■ **DATA EXTRACTS**:
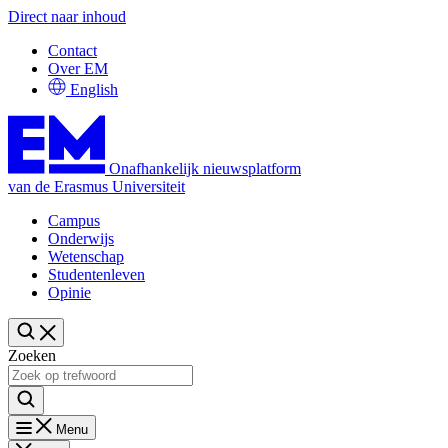
Direct naar inhoud
Contact
Over EM
English
Onafhankelijk nieuwsplatform
van de Erasmus Universiteit
Campus
Onderwijs
Wetenschap
Studentenleven
Opinie
Zoeken
Menu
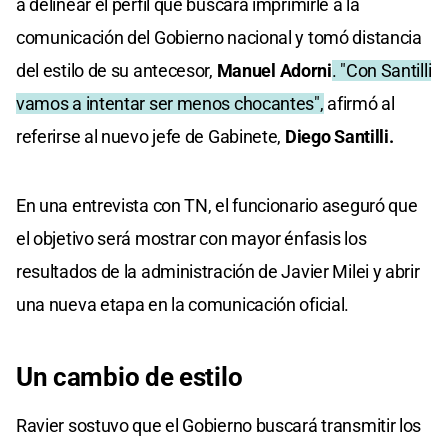
a delinear el perfil que buscará imprimirle a la
comunicación del Gobierno nacional y tomó distancia
del estilo de su antecesor,
Manuel Adorni
. "Con Santilli
vamos a intentar ser menos chocantes",
afirmó al
referirse al nuevo jefe de Gabinete,
Diego Santilli.
En una entrevista con TN, el funcionario aseguró que
el objetivo será mostrar con mayor énfasis los
resultados de la administración de Javier Milei y abrir
una nueva etapa en la comunicación oficial.
Un cambio de estilo
Ravier sostuvo que el Gobierno buscará transmitir los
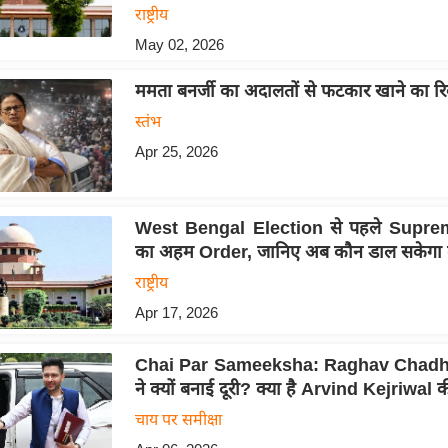
राष्ट्रीय
May 02, 2026
ममता बनर्जी का अदालतों से फटकार खाने का रिक
स्तंभ
Apr 25, 2026
West Bengal Election से पहले Supre
का अहम Order, जानिए अब कौन डाल सकेगा 
राष्ट्रीय
Apr 17, 2026
Chai Par Sameeksha: Raghav Chadh
ने क्यों बनाई दूरी? क्या है Arvind Kejriwal 
चाय पर समीक्षा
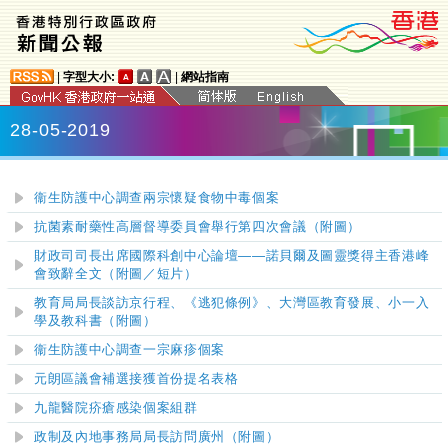
|
字型大小:
|
網站指南
28-05-2019
衞生防護中心調查兩宗懷疑食物中毒個案
抗菌素耐藥性高層督導委員會舉行第四次會議（附圖）
財政司司長出席國際科創中心論壇——諾貝爾及圖靈獎得主香港峰
會致辭全文（附圖／短片）
教育局局長談訪京行程、《逃犯條例》、大灣區教育發展、小一入
學及教科書（附圖）
衞生防護中心調查一宗麻疹個案
元朗區議會補選接獲首份提名表格
九龍醫院疥瘡感染個案組群
政制及內地事務局局長訪問廣州（附圖）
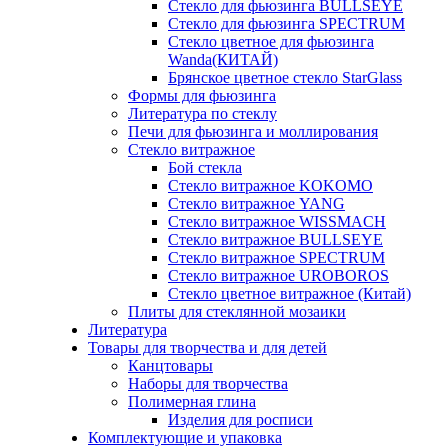
Стекло для фьюзинга BULLSEYE
Стекло для фьюзинга SPECTRUM
Стекло цветное для фьюзинга
Wanda(КИТАЙ)
Брянское цветное стекло StarGlass
Формы для фьюзинга
Литература по стеклу
Печи для фьюзинга и моллирования
Стекло витражное
Бой стекла
Стекло витражное KOKOMO
Стекло витражное YANG
Стекло витражное WISSMACH
Стекло витражное BULLSEYE
Стекло витражное SPECTRUM
Стекло витражное UROBOROS
Стекло цветное витражное (Китай)
Плиты для стеклянной мозаики
Литература
Товары для творчества и для детей
Канцтовары
Наборы для творчества
Полимерная глина
Изделия для росписи
Комплектующие и упаковка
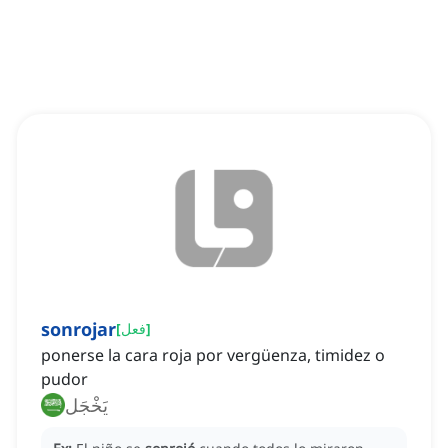
sonrojar
]
فعل
[
ponerse la cara roja por vergüenza, timidez o
pudor
يَخْجَل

■ **WORK INSTRUCTIONS**: May I have exactly the lines from the one containing "ponerse la cara roja por vergüenza, timidez o" through the last line of the data, both included?

■ **RESPONSE TO THIS EXERCISE**:
ponerse la cara roja por vergüenza, timidez o
pudor
يَخْجَل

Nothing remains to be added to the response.